1922: First annual meeting of the Conference of Clerical Alumni, later called the Divinity Associates. From 1923, the Dean Starr Lectures delivered at the Annual Conference, first lecturer Bishop Charles H. Brent, ’84, commemorated March 27.

1925: Trinity College removes to its new buildings on the University of Toronto campus at Queen’s Park.

1926-1945: Francis Herbert Cosgrave, MA, BD, Trinity College Dublin, Provost of Trinity College. Provost Cosgrave had been appointed Lecturer in Hebrew in 1907, Professor 1909, and second Dean of Divinity in 1916.

1938: The Faculty of Divinity of Trinity College is a founding seminary of the Association of Theological Schools.

1933-1939: John Lowe, Trinity ’21, later Dean of Christ Church, Oxford, and Vice-Chancellor of the University of Oxford, Dean of the Faculty of Divinity.

1940-1944: Kenneth C. Evans, later Dean of Montreal and Bishop of Ontario, Dean of the Faculty of Divinity.

1943: Together with Emmanuel, Knox and Wycliffe Colleges, the Faculty of Divinity forms the Toronto Graduate School of Theological Studies, a co-operative teaching and examining body for graduate theological studies and the precursor of the Toronto School of Theology.

1944-1962: Charles R. Feilding, Acting Dean then Dean of the Faculty of Divinity. During this period, Faculty of Divinity becomes involved in clinical pastoral education, with Emmanuel College and McMaster Divinity, one of the first theological faculties in Canada to do so. In 1944, the theological program was extended to three years.

1951: The curriculum in Divinity is revised and expanded, leading to the degree of Bachelor of Sacred Theology (S.T.B.).

1954: Blanche Murphy Donovan, Helen Milton and Mary D. Rendell the first women to obtain a divinity degree from Trinity. From 1942, students at the Anglican Women’s Training College had pursued theological studies at Trinity College. Several of these women, including Gertrude Morrison and Constance Purser in 1952, had received the title Scholar in Theology (S.Th.) from Trinity College under the provisions of the Board of Examiners of General Synod.

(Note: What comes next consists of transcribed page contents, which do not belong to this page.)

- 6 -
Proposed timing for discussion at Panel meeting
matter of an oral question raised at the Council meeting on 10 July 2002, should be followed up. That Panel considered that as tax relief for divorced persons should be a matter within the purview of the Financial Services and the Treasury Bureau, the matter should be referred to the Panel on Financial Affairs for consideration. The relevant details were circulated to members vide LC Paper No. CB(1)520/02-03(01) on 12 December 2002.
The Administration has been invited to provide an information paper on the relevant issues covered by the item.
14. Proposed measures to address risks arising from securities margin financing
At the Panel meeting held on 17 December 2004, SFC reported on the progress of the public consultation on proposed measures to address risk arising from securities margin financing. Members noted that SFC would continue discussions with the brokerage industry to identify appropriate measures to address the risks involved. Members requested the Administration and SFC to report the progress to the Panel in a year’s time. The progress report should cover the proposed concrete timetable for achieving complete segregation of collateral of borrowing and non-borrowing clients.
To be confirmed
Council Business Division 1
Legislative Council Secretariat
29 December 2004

1957-1972: Derwyn Randolph Grier Owen, BA ’36, MA, PhD, University of Toronto and Professor of Philosophical Theology, Trinity College and Wycliffe College, Provost of Trinity College.

1960-1983: Howard W. Buchner, ’47, Canon of Edmonton, Assistant Dean (1960), Acting Dean (1961), then Dean (1962) of the Faculty of Divinity and Professor of Moral and Pastoral Theology.

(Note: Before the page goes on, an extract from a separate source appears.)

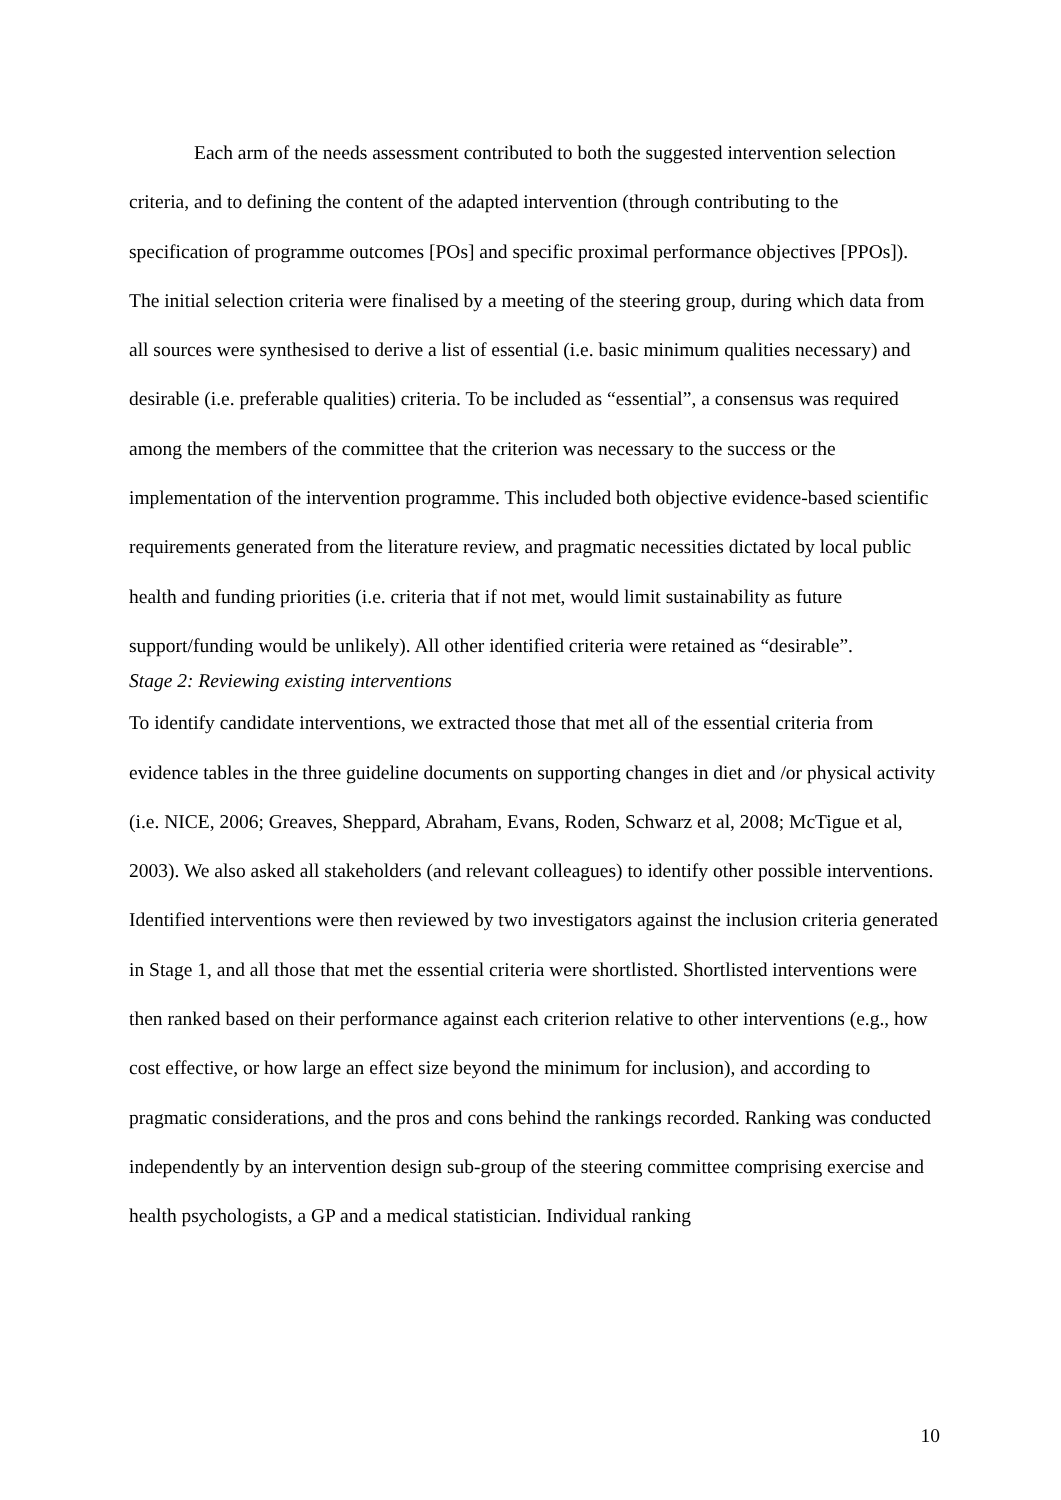Each arm of the needs assessment contributed to both the suggested intervention selection criteria, and to defining the content of the adapted intervention (through contributing to the specification of programme outcomes [POs] and specific proximal performance objectives [PPOs]). The initial selection criteria were finalised by a meeting of the steering group, during which data from all sources were synthesised to derive a list of essential (i.e. basic minimum qualities necessary) and desirable (i.e. preferable qualities) criteria. To be included as “essential”, a consensus was required among the members of the committee that the criterion was necessary to the success or the implementation of the intervention programme. This included both objective evidence-based scientific requirements generated from the literature review, and pragmatic necessities dictated by local public health and funding priorities (i.e. criteria that if not met, would limit sustainability as future support/funding would be unlikely). All other identified criteria were retained as “desirable”.
Stage 2: Reviewing existing interventions
To identify candidate interventions, we extracted those that met all of the essential criteria from evidence tables in the three guideline documents on supporting changes in diet and /or physical activity (i.e. NICE, 2006; Greaves, Sheppard, Abraham, Evans, Roden, Schwarz et al, 2008; McTigue et al, 2003). We also asked all stakeholders (and relevant colleagues) to identify other possible interventions. Identified interventions were then reviewed by two investigators against the inclusion criteria generated in Stage 1, and all those that met the essential criteria were shortlisted. Shortlisted interventions were then ranked based on their performance against each criterion relative to other interventions (e.g., how cost effective, or how large an effect size beyond the minimum for inclusion), and according to pragmatic considerations, and the pros and cons behind the rankings recorded. Ranking was conducted independently by an intervention design sub-group of the steering committee comprising exercise and health psychologists, a GP and a medical statistician. Individual ranking
10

1960: Faculty of Divinity, previously housed in classrooms and offices at 99 St. George Street, moves to Gerald Larkin Building.

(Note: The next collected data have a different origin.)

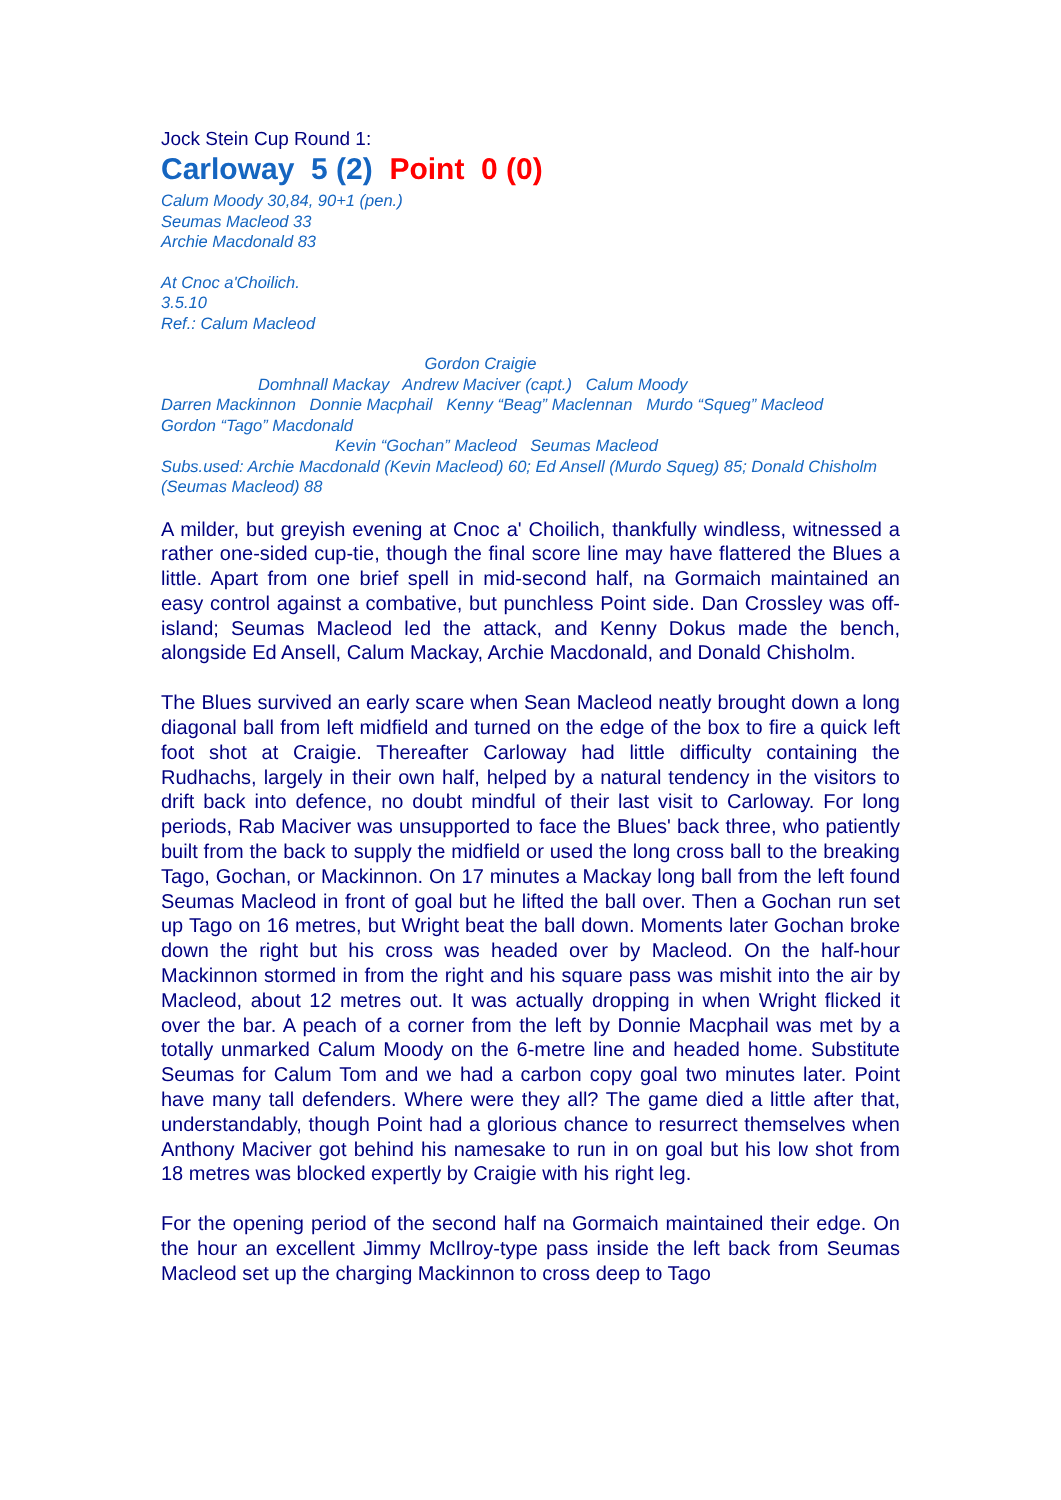Jock Stein Cup Round 1:
Carloway 5 (2) Point 0 (0)
Calum Moody 30,84, 90+1 (pen.)
Seumas Macleod 33
Archie Macdonald 83
At Cnoc a'Choilich.
3.5.10
Ref.: Calum Macleod
Gordon Craigie
Domhnall Mackay Andrew Maciver (capt.) Calum Moody
Darren Mackinnon Donnie Macphail Kenny “Beag” Maclennan Murdo “Squeg” Macleod
Gordon “Tago” Macdonald
Kevin “Gochan” Macleod Seumas Macleod
Subs.used: Archie Macdonald (Kevin Macleod) 60; Ed Ansell (Murdo Squeg) 85; Donald Chisholm (Seumas Macleod) 88
A milder, but greyish evening at Cnoc a' Choilich, thankfully windless, witnessed a rather one-sided cup-tie, though the final score line may have flattered the Blues a little. Apart from one brief spell in mid-second half, na Gormaich maintained an easy control against a combative, but punchless Point side. Dan Crossley was off-island; Seumas Macleod led the attack, and Kenny Dokus made the bench, alongside Ed Ansell, Calum Mackay, Archie Macdonald, and Donald Chisholm.
The Blues survived an early scare when Sean Macleod neatly brought down a long diagonal ball from left midfield and turned on the edge of the box to fire a quick left foot shot at Craigie. Thereafter Carloway had little difficulty containing the Rudhachs, largely in their own half, helped by a natural tendency in the visitors to drift back into defence, no doubt mindful of their last visit to Carloway. For long periods, Rab Maciver was unsupported to face the Blues' back three, who patiently built from the back to supply the midfield or used the long cross ball to the breaking Tago, Gochan, or Mackinnon. On 17 minutes a Mackay long ball from the left found Seumas Macleod in front of goal but he lifted the ball over. Then a Gochan run set up Tago on 16 metres, but Wright beat the ball down. Moments later Gochan broke down the right but his cross was headed over by Macleod. On the half-hour Mackinnon stormed in from the right and his square pass was mishit into the air by Macleod, about 12 metres out. It was actually dropping in when Wright flicked it over the bar. A peach of a corner from the left by Donnie Macphail was met by a totally unmarked Calum Moody on the 6-metre line and headed home. Substitute Seumas for Calum Tom and we had a carbon copy goal two minutes later. Point have many tall defenders. Where were they all? The game died a little after that, understandably, though Point had a glorious chance to resurrect themselves when Anthony Maciver got behind his namesake to run in on goal but his low shot from 18 metres was blocked expertly by Craigie with his right leg.
For the opening period of the second half na Gormaich maintained their edge. On the hour an excellent Jimmy McIlroy-type pass inside the left back from Seumas Macleod set up the charging Mackinnon to cross deep to Tago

1969: The three Roman Catholic faculties request membership in T.G.S.T.S. The Committee on Cooperative Theological Education in Toronto is created and, through assistance from the American Association of Theological Schools, moves to establish the Toronto School of Theology. The Faculty of Divinity joins with six other theological institutions, including Wycliffe College, to form The Toronto School of Theology, with a shared calendar and common academic standards for both basic degrees and advanced degrees. The S.T.B. is renamed Master of Divinity. The Toronto School of Theology will become the largest ecumenical consortium of theological schools in the world.

1978: The Faculty of Divinity joins in the Toronto School of Theology Memorandum of Agreement with the University of Toronto. Henceforward, earned degrees in Divinity to be awarded conjointly by Trinity College and the University of Toronto, and all conjoint degree diplomas will bear the seal and signature of the college, University of Toronto and TST.

2000: Trinity College theological library collection and Wycliffe College Library merge in the Theological Collection of the John W. Graham Library.